Hat Christian R. 280.000 Euro unterschlagen?
Wo die 280.000 Euro sind, um die R. seinen Kunden betrogen haben soll, ist noch offen. Die Firma, ein mittelständisches Unternehmen in der Region, schweigt. „Ich kann dazu nichts sagen, bitte haben Sie Verständnis.“ Nach Informationen des Kuriers hat R. wohl über Jahre eine perfekt getarnte Buchführung mit doppeltem Boden gemacht. Das Geld soll er auf Konten im Ausland umgeleitet haben. Dabei soll R. – einst bester Steuerprüfer seiner Klasse – derart subtil vorgegangen sein, dass ihm über längere Zeit niemand auf die Spur kam. „Eiskalt war der“, sagt ein Beteiligter. Aber die Firma merkte, dass Geld fehlte, prüfte die Bücher und zeigte ihn an. Bei den Ermittlungen soll sogar die europäische Polizeibehörde Interpol eingeschaltet gewesen sein. Bestätigung dort gibt es natürlich keine.
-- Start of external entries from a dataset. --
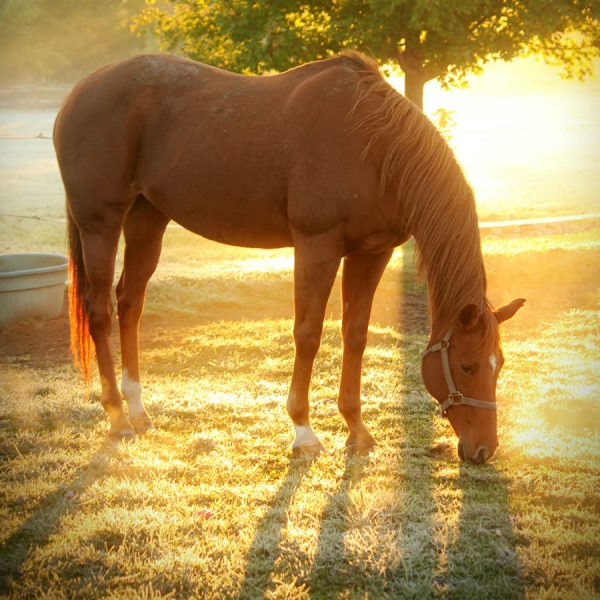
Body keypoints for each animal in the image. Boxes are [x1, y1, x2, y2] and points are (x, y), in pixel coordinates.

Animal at [56, 51, 524, 464]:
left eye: (498, 365)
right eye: (466, 366)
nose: (484, 450)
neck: (373, 146)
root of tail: (78, 92)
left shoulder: (372, 252)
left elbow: (355, 334)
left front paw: (357, 430)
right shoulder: (317, 246)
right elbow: (308, 334)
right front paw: (304, 433)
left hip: (147, 219)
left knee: (130, 303)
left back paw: (137, 410)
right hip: (100, 222)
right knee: (99, 310)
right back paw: (117, 416)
R. sitzt seit Dezember in Untersuchungshaft, nach Informationen des Kuriers ist er auf der Krankenstation. Er ist nach einer Handverletzung ein chronischer Schmerzpatient. Über Jahre nahm er Oxicodon, ein extrem starkes Schmerzmittel, das abhängig machen kann und viele Nebenwirkungen hat. Ob sich dadurch seine Persönlichkeit verändert hat, muss ein psychiatrischer Gutachter entscheiden. Noch steht nicht fest, wer die Aufgabe übernehmen soll. Aber er könnte herausfinden, dass R. nur vermindert oder gar nicht schuldfähig ist – für manche seiner Vergehen.
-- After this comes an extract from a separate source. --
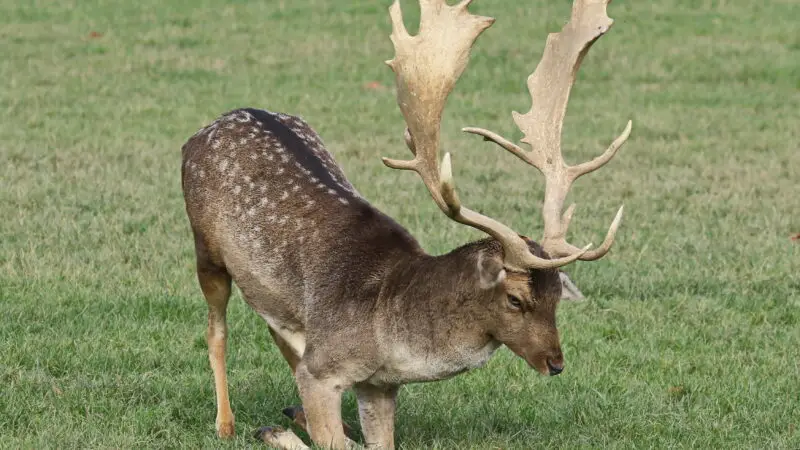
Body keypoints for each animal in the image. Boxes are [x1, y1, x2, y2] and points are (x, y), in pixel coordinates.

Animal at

So könnte er auch das Hasch, das er in seinem Bunker gelagert hatte, gegen seine Schmerzen genommen haben. „Indizien weisen bei einigen Vergehen darauf hin“, sagt ein Verfahrensbeteiligter. Bei einigen aber auch nicht. Als die Spezialkräfte der Polizei den Bunker nicht aufbekamen, zeigte er sich kooperativ. Das Verfahren gegen ihn dürfte erst im Sommer beginnen. Ihm drohen mehrere Jahre Haft.